So after my fourth colonoscopy and fifth upper endoscopy, I am left with even more questions then answers. We are still waiting on the biopsy results, but from the initial view, the scopes looked to be clear, meaning no evident Crohn's disease. This so unbelievably frustrating. My white blood cell count and inflammatory markers are still way out of control, so there has to be inflammation somewhere in my body. My doctor now thinks I could have a rare immunodeficiency but we will have to do more testing. My next step is for my doctor to contact the Mayo clinic or the NIH for their rare/unknown/diagnosed diseases departments.

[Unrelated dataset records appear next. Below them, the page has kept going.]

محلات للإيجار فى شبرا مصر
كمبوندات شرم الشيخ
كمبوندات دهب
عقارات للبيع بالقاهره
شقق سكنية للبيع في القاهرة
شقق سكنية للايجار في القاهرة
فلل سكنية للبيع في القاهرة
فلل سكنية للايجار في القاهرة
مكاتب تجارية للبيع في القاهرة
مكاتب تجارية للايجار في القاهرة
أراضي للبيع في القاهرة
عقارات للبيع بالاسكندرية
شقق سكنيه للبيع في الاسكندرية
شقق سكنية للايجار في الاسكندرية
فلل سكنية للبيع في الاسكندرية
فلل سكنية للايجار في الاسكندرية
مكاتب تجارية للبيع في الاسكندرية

My body is fighting something, and something terrible. I have severe joint pain and arthritis throughout my entire body, yet I've tested negative for sjogerns, lupus, rheumatoid arthritis. I tested positives for the Ana antibodies, though, which is a marker for autoimmune disease. My ast and alt levels are way above normal, and my liver is still grossly enlarged, and has become completely fatty. All of my bloodwork points to an autoimmune disease, it just doesn't fit into one category. I am so freaking frustrated. I can't live my life like this. I have ended up in the ER for pain and severe dehydration five times this year alone. I've had six different antibiotics to fight infection, yet since they don't know where the infection is in my body, it's a total crap shoot. I am so frustrated and its been severely wearing on my mental health, which is already fragile.

I had to change the name of my blog, for my life is truly uncertain at this time. Whether I do have crohns or not,where do I go from here, or when I will ever truly get out of this terrible holding pattern I call life. I see Dr. C Monday, going over the biopsies and additional testing he ordered. For now, I don't want to leave bed. I don't want to anything, I just don't know anymore.